だが現に二人の騎士はぶつ切りにされた魚みたいにされている。
だからとても怖くて仕方なかった。
得体の知れない敵が怖くなった。もしかしたらあれは人間ではないのかもしれない。
たまにしか見ない小物の魔物なんかではなく、もう数年以上姿を見せなくなった本物の魔物なのでは?
と考えてしまう。そこまで考えてしまえばもう目の前の黒騎士が物語に出てくる魔人に見えて仕方が無かった。

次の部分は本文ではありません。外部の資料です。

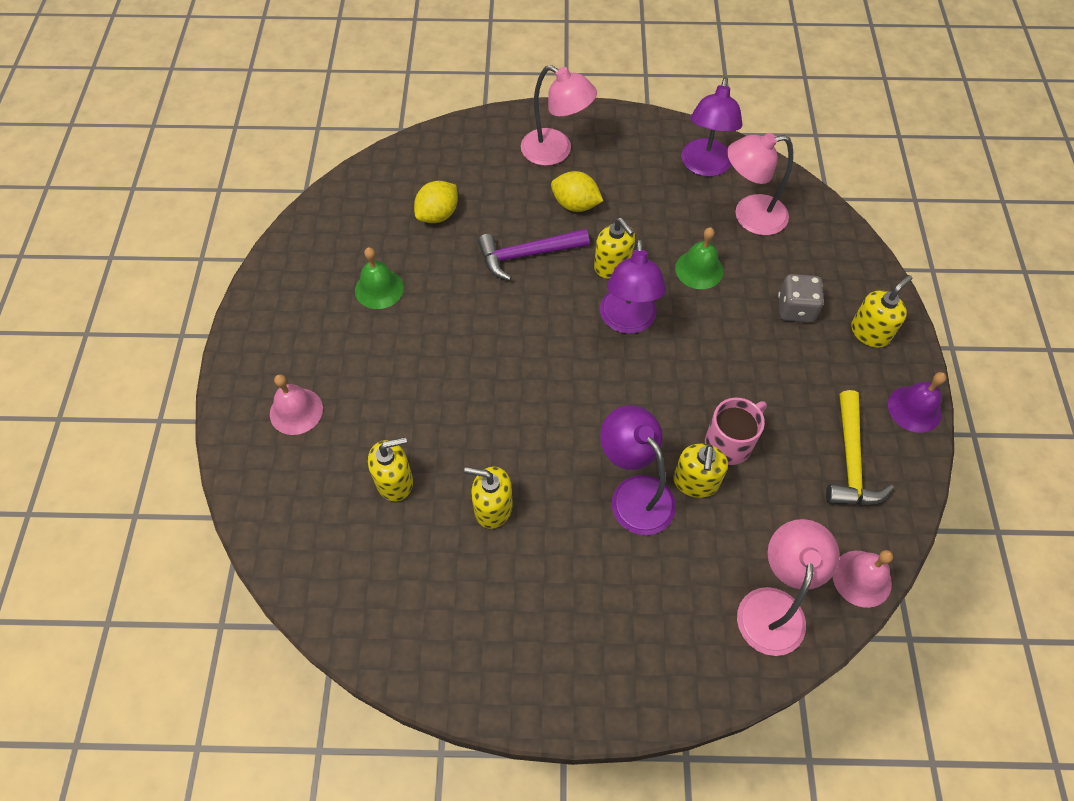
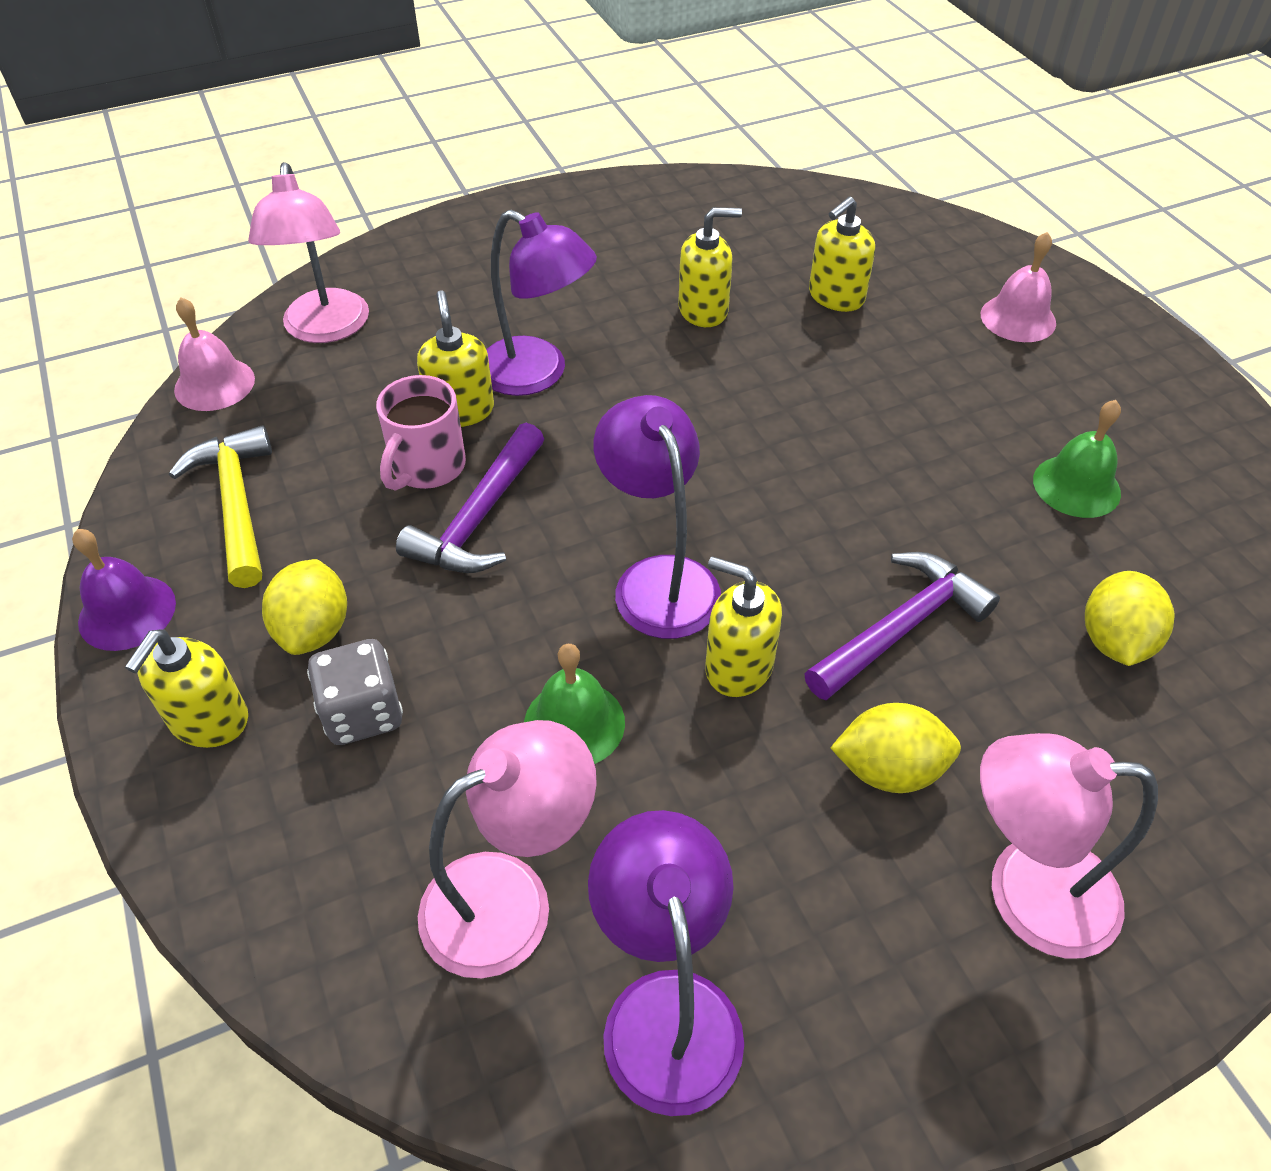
camera: 155 degrees right, 10 degrees down
(708, 395) = (479, 518): none -> purple hammer
(813, 360) = (314, 629): none -> yellow lemon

黒騎士が次の標的だと言わんばかりにこちらに一歩足を踏み出した。
それが合図だった。
「うわぁぁぁぁぁぁぁぁぁぁぁ!!」
兵士の叫びが合図となって後の二人が背中を見せる。
魔術師は少しでも早く逃げようとライトを消してヘイストを唱えようとする。
「加速、走破」
黒騎士がそう呟いた。
それは熟練の兵士が会得できる戦士職の技能だった。
当然その効果がなんなのか兵士は知っている。
自分たちのリーダーが使うことがあるからだ。
ライトが消える直前、追いかけて来ないか気にして後ろを見ていた兵士は黒騎士が掻き消えたのを見た。
それが始めの合図、それが終了の合図。
その場に新たに三つの血だまりが増えたのだった。
―――
ハイルは飛び出したと同時に戦士職系統で獲得できる一日3回まで使えるスキルを発動していく。
「能力向上、能力超向上、直感回避、、加速、疾風加速、流水加速、走破、疾風走破、流水走破」
ここまで重ねがけすればもう誰にも追いつけまい。
ハイルはドラッグマシーン顔負けのスピードで瞬く間に壁を飛び越えて目的地まで突き進んだ。